Wednesday, December 8, 2010

Behind the Screen Part 2: The Sleepy DM’s Post-Game Impressions of Amethyst

Thank you for joining us for The Sleepy DM's second entry in his series of articles about GM'ing Goodman Game's Amethyst.  You can find the first part of the article here (a.k.a. just below this post). In his first article he wrote about his impressions of Amethyst as a setting and Amethyst Foundations specifically as a product. Interested in learning more about the Techan classes? Here's the place to find out just what makes them tick. Don't forget to come back on Friday to read about Amethyst straight from the designer's mouth in my interview with Chris Dias. No need for much more of a preamble this time, I'll let Mike dive right in!

The Post-Game

The first session of Amethyst with our group covered two encounters. The group consists of three techan humans and a gimfen. The humans are a pair of grounders wearing mobile motor armor. This increases their size to large, and gives them some nice things I’ll talk about later.

Some big things that I noticed from the DM’s side of things after reading the book and playing a session are:

1. The tech classes are designed to be played against larger swarms of minions and regular enemies.

A lot of the classes have bursts, blasts, and wall attacks. Techan classes seem to really lack a high damaging move, even at the daily levels. All of the characters had a high level of controller abilities, but the group was dangerously close to turning into the at-will power gridfest that early 4th edition could turn into due to monster HP bloat. The developers get a pass on this from me because this book was published at the early point of 4th edition. Hopefully the Amethyst: Evolutions book I hear that they’re working on will be able to address some of these problems.
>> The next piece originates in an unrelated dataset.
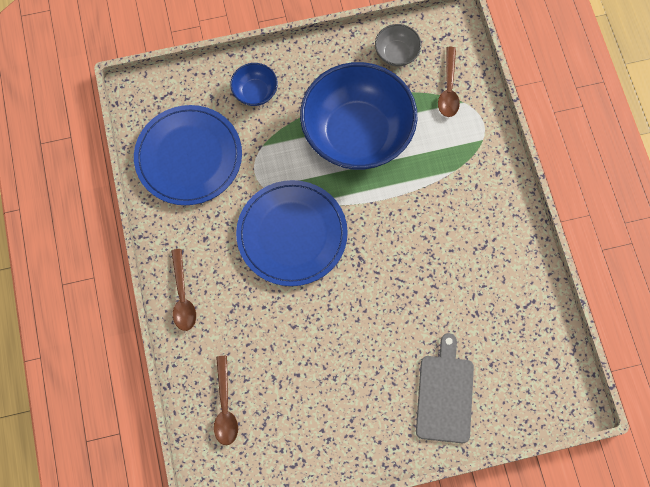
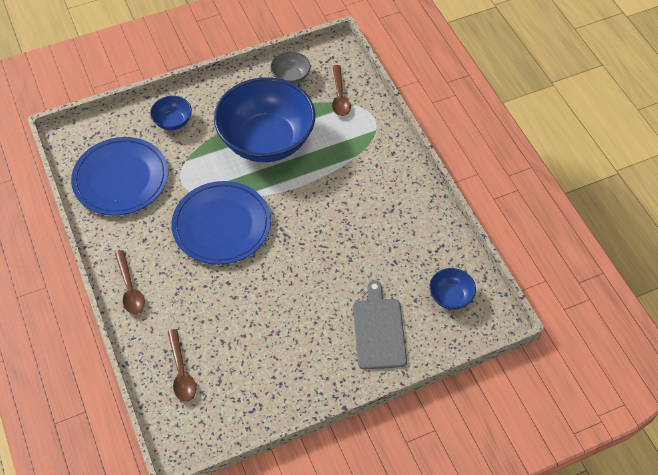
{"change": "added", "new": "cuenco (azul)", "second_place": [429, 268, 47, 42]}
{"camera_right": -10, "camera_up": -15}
2. The Techan equipment covers a lot of neat ideas
.

One of the reasons I wanted to run the Amethyst tech classes was to see how the guns and other technological equipment functioned. I was very impressed and pleased with the results, especially with the Mobile Motor Armor being worn by the grounders. It increases their size to large, which lets them bodyblock other members, and they have an increased loadout of weaponry due to both the grounder’s natural weapon proficiencies and a special ability from the power armor. The armor lets them hold two handed weapons in one hand, so they’re capable of switching up weaponry significantly faster than anybody else, and they can carry weaponry that the rest of the party can’t. The power armor also comes with its own set of hit points that its pilot can shunt damage to. It provides a temporary source of damage reduction that is a really neat idea.



3. If you’re using the tech disruption rules, an operator is required.

One of the big themes in the Amethyst setting is magic vs. technology. Magic causes technology to degrade and break down when technology using humans leave their secluded bastions. This is represented by a roll that a player makes at the end of initiative die. Depending on the roll result some of their tech items can go into distruption, causing a variety of effects. This can be particularly lethal to the groups grounders, as their power armor is at the top of the list for what is affected first by the disruption rolls. When their power armor is disrupted, they lose the damage reduction and are restrained until they can fix it. The power armor comes with a built in daily ability that lets it recover, but for the long term fights, you need an operator.

The operator is the engineer/medic class, depending on the focus taken. The group’s operator took an engineer class, and it looks like a good choice. As part of his paragon path he boosts the party’s disruption rolls, and he prevented a few rolls that would have otherwise disrupted equipment. The operator also has several abilities that can help recover disrupting equipment (and even make attacks with disrupting equipment!). I think the party would have been in some serious trouble with the second encounter that dragged on longer, and had more disruption events.

4. Tech classes both encourage and require teamwork.

The techan classes have the ability to use at-will attacks in place of a ranged basic attack, but most of the time you want to be attacking with something that more damage. The groups Marshal can enable a lot of ranged basic attacks, and even adds an extra +1[W] to them, making them more viable. The two grounders also had a paragon path that let them cover each other and boost their defenses when necessary, so they were able to absorb a lot more punishment that I had originally thought. The operator is capable of adding a few buffs to some characters, and can keep everybody’s equipment running nice and smoothly.

5. Gimfen are hilarious.

I’m quite enamored with the gimfen racial abilities right now. They’re quite viable for techan classes from the fantasy side of things, although you’ll never want a gimfen grounder because you can’t carry all of the good stuff because you’re small. Gimfen can drop prone as a free action and still crawl their normal speed. Toss on the Deck Fire feat (no penalties for shooting from prone) and the marshal class and you have a guy who spends the encounters rolling around prone and shouting at everybody else to shoot dudes. The end result is actually pretty effective. And I still want to make a gimfen barbarian so I can do the leaping charge from one square away to stab them in the face.